Privacy Policy

Effective Date: December 31, 2025

plop.email ("Plop," "we," "us," or "our") is operated by Comonad Limited (company number: 15713725). We respect your privacy and are committed to protecting the personal data we process when you use the plop.email service (the "Service"). This Privacy Policy explains how we collect, use, store, and protect your personal data, and the choices you have about your information.

1. Data We Collect

When you use the Service, we may collect and process the following categories of information:

• Account information: Name, email address, organization details, authentication data, and billing metadata.
• Inbox content: Email messages, headers, metadata, and attachments that you route to Plop inboxes for storage and processing.
• Usage data: Log data about how you interact with the Service, including IP addresses, device and browser data, API request metadata, and feature usage.
• Configuration data: Settings you provide such as mailbox names, tags, routing preferences, and webhook targets.
• Support communications: Information you share when contacting support or collaborating with us.

2. How We Use Your Data

We use your data to:

• Provide, operate, and maintain the Service.
• Store, index, and deliver inbox content per your instructions.
• Improve reliability, performance, and security.
• Communicate about product updates, support, and billing.
• Comply with legal obligations and enforce our Terms.

3. Legal Bases for Processing

We process personal data based on contractual necessity, legitimate interests, compliance with legal obligations, and consent where required (for example, marketing communications or non-essential cookies).

4. Data Sharing & Disclosure

We may share data with:

• Service providers: Infrastructure, analytics, email delivery, and payment processors that help us run the Service.
• Legal authorities: When required by law or to protect the rights, safety, and security of Plop and our users.
• Business transfers: If we undergo a merger, acquisition, or asset sale.

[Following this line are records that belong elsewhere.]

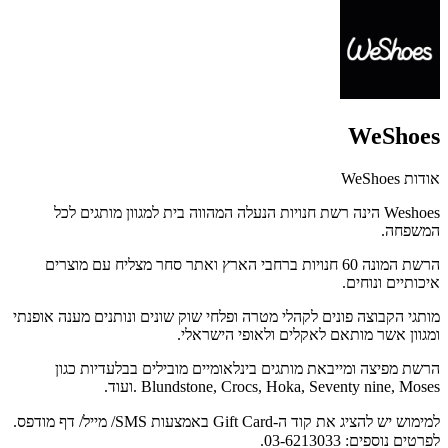
WeShoes
אודות WeShoes
Weshoes הינה רשת חנויות הנעלה המהווה בית למגוון מותגים לכל
המשפחה.
הרשת המונה 60 חנויות ברחבי הארץ ואתר סחר מצליח עם מוצרים
איכותיים ונוחים.
מותגי הקבוצה פונים לקהלי מטרה ופלחי שוק שונים ונותנים מענה אופנתי
ומגוון אשר מותאם לאקלים ולאופי הישראלי.
הרשת מפיצה ומייבאת מותגים בינלאומיים מובילים בבלעדיות כגון
Blundstone, Crocs, Hoka, Seventy nine, Moses . ועוד.
למימוש יש להציג את קוד ה-Gift Card באמצעות SMS/ מייל/ דף מודפס.
לפרטים נוספים:
03-6213033.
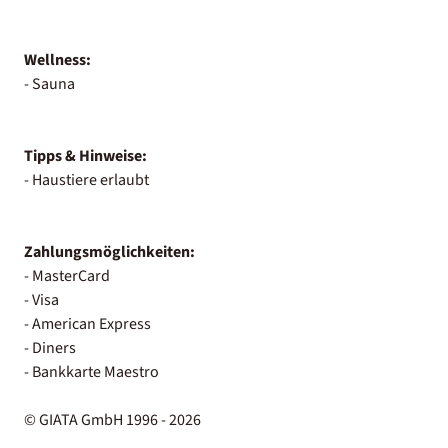
Wellness:
- Sauna
Tipps & Hinweise:
- Haustiere erlaubt
Zahlungsmöglichkeiten:
- MasterCard
- Visa
- American Express
- Diners
- Bankkarte Maestro
© GIATA GmbH 1996 - 2026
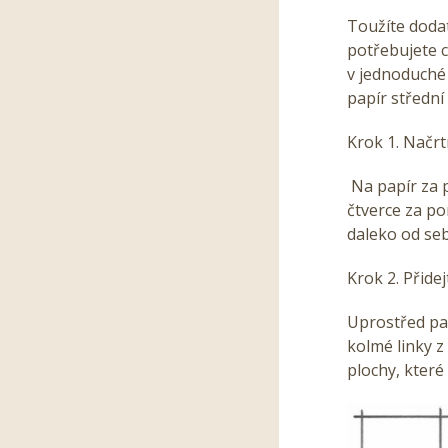
Toužíte dodat
potřebujete c
v jednoduché 
papír střední
Krok 1. Načrt
Na papír za p
čtverce za po
daleko od se
Krok 2. Přidej
Uprostřed pap
kolmé linky z
plochy, které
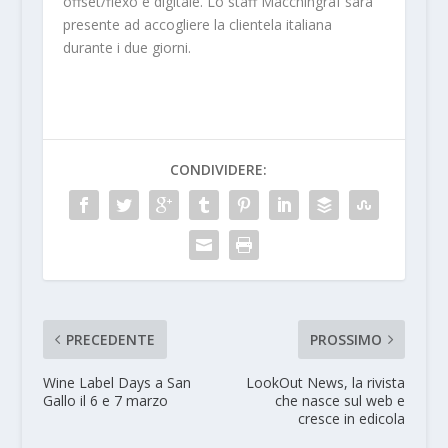
offset/flexo e digitale. Lo staff Macchingraf sarà
presente ad accogliere la clientela italiana
durante i due giorni.
CONDIVIDERE:
PRECEDENTE
PROSSIMO
Wine Label Days a San
LookOut News, la rivista
Gallo il 6 e 7 marzo
che nasce sul web e
cresce in edicola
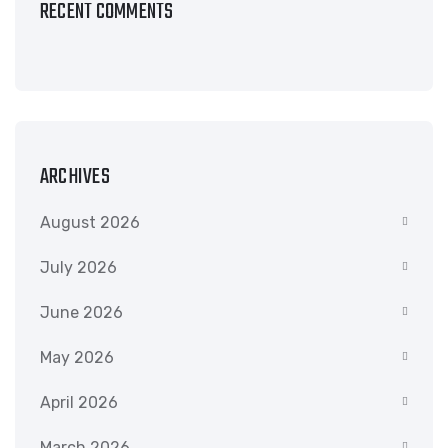
RECENT COMMENTS
ARCHIVES
August 2026
July 2026
June 2026
May 2026
April 2026
March 2026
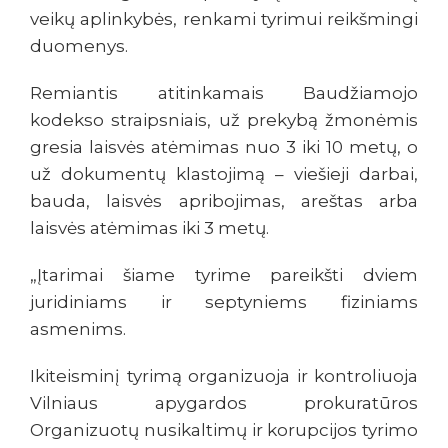
veikų aplinkybės, renkami tyrimui reikšmingi
duomenys.
Remiantis atitinkamais Baudžiamojo
kodekso straipsniais, už prekybą žmonėmis
gresia laisvės atėmimas nuo 3 iki 10 metų, o
už dokumentų klastojimą – viešieji darbai,
bauda, laisvės apribojimas, areštas arba
laisvės atėmimas iki 3 metų.
„Įtarimai šiame tyrime pareikšti dviem
juridiniams ir septyniems fiziniams
asmenims.
Ikiteisminį tyrimą organizuoja ir kontroliuoja
Vilniaus apygardos prokuratūros
Organizuotų nusikaltimų ir korupcijos tyrimo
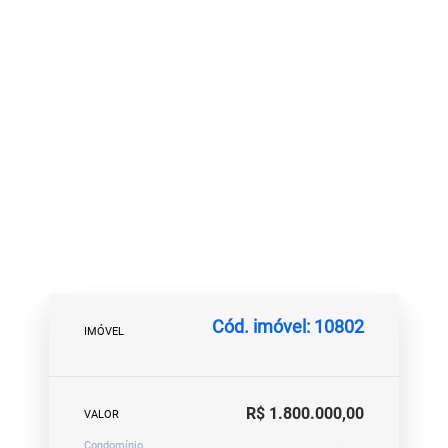
Cód. imóvel: 10802
IMÓVEL
R$ 1.800.000,00
VALOR
Condomínio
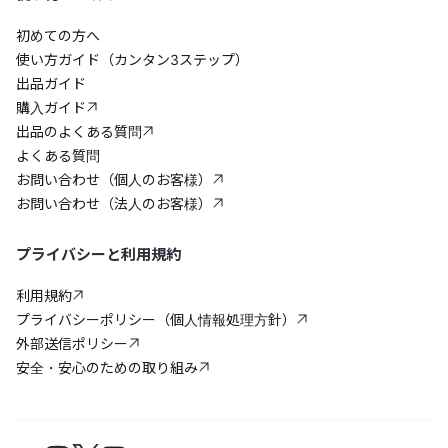
初めての方へ
使い方ガイド（カンタン3ステップ）
出品ガイド
購入ガイド
出品のよくある質問
よくある質問
お問い合わせ（個人のお客様）
お問い合わせ（法人のお客様）
プライバシーと利用規約
利用規約
プライバシーポリシー（個人情報処理方針）
外部送信ポリシー
安全・安心のための取り組み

We do not sell your personal data.

5. International Transfers

We may process data in countries where our providers operate. When transferring data internationally, we apply appropriate safeguards consistent with applicable law.

6. Data Retention

We retain data for as long as needed to provide the Service and comply with legal obligations. Inbox content is retained according to your settings or until you delete it. Usage data may be retained for analytics and security purposes.

7. Your Rights

Depending on your location, you may have rights to access, correct, delete, or export your personal data, and to object to or restrict certain processing. To exercise these rights, contact us at the address below.

8. Security

We use administrative, technical, and physical safeguards designed to protect your data. No system is completely secure, and you are responsible for maintaining the security of your account credentials.

9. Children's Privacy

The Service is not intended for individuals under 18, and we do not knowingly collect personal data from children.

10. Changes to This Policy

We may update this Privacy Policy from time to time. We will post the updated policy with a new effective date.